Stored data:

****************************************

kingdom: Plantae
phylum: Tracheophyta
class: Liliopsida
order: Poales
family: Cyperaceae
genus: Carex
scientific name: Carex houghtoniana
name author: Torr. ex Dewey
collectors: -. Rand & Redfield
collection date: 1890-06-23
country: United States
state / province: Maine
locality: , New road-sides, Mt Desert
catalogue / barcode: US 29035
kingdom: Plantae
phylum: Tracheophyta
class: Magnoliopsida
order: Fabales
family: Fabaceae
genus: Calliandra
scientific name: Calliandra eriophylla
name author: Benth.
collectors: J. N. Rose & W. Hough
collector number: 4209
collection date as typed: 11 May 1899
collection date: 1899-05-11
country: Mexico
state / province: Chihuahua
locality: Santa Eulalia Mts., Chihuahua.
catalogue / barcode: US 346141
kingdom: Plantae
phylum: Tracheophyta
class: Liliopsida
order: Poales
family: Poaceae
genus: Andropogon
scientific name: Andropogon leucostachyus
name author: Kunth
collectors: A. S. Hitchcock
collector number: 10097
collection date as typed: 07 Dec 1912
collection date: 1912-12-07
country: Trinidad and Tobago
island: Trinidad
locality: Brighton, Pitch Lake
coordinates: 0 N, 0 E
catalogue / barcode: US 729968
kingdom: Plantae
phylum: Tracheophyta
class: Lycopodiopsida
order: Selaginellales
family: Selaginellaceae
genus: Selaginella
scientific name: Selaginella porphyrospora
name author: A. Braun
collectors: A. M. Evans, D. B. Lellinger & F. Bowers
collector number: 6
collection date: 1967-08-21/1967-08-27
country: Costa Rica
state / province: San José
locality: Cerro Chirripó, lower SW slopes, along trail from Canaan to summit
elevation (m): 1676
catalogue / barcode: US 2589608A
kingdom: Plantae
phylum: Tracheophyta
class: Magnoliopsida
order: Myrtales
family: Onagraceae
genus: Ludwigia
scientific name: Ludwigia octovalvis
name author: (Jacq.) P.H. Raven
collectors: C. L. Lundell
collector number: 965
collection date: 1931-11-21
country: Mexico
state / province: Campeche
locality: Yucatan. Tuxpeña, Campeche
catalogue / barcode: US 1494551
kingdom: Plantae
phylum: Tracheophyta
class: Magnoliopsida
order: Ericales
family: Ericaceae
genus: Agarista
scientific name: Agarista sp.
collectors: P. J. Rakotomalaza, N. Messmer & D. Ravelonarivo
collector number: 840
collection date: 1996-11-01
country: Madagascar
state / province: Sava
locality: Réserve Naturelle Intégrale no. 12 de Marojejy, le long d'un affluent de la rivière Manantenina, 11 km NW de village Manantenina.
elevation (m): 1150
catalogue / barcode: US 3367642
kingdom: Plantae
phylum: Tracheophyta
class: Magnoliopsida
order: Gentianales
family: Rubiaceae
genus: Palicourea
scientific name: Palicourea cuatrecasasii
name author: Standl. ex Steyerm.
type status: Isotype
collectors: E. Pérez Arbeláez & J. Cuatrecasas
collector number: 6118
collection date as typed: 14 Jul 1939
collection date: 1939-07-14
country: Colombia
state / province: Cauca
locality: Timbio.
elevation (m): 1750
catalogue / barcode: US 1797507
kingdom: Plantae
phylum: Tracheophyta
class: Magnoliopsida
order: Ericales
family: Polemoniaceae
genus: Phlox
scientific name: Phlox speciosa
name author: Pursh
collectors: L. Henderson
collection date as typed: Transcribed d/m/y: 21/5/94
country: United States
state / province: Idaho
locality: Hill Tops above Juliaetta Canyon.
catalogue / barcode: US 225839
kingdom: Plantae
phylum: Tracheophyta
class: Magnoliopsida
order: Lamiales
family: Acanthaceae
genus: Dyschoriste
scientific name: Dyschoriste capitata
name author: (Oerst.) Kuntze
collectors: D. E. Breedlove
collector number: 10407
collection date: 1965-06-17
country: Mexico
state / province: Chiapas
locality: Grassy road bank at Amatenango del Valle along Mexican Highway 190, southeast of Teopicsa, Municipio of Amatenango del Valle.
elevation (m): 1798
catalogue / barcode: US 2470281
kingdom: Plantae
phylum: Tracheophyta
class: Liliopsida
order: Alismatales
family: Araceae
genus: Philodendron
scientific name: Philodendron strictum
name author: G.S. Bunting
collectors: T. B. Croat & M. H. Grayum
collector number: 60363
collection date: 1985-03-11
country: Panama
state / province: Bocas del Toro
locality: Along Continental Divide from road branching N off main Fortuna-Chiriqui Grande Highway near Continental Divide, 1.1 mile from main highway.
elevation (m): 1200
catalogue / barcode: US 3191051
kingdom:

****************************************

Write out the records from the line with "name author: Benth." to the line with "order: Selaginellales", replacing "catalogue" with "catalog" and leaving everything else unchanged.

### [REPLY TO THE TASK]
name author: Benth.
collectors: J. N. Rose & W. Hough
collector number: 4209
collection date as typed: 11 May 1899
collection date: 1899-05-11
country: Mexico
state / province: Chihuahua
locality: Santa Eulalia Mts., Chihuahua.
catalog / barcode: US 346141
kingdom: Plantae
phylum: Tracheophyta
class: Liliopsida
order: Poales
family: Poaceae
genus: Andropogon
scientific name: Andropogon leucostachyus
name author: Kunth
collectors: A. S. Hitchcock
collector number: 10097
collection date as typed: 07 Dec 1912
collection date: 1912-12-07
country: Trinidad and Tobago
island: Trinidad
locality: Brighton, Pitch Lake
coordinates: 0 N, 0 E
catalog / barcode: US 729968
kingdom: Plantae
phylum: Tracheophyta
class: Lycopodiopsida
order: Selaginellales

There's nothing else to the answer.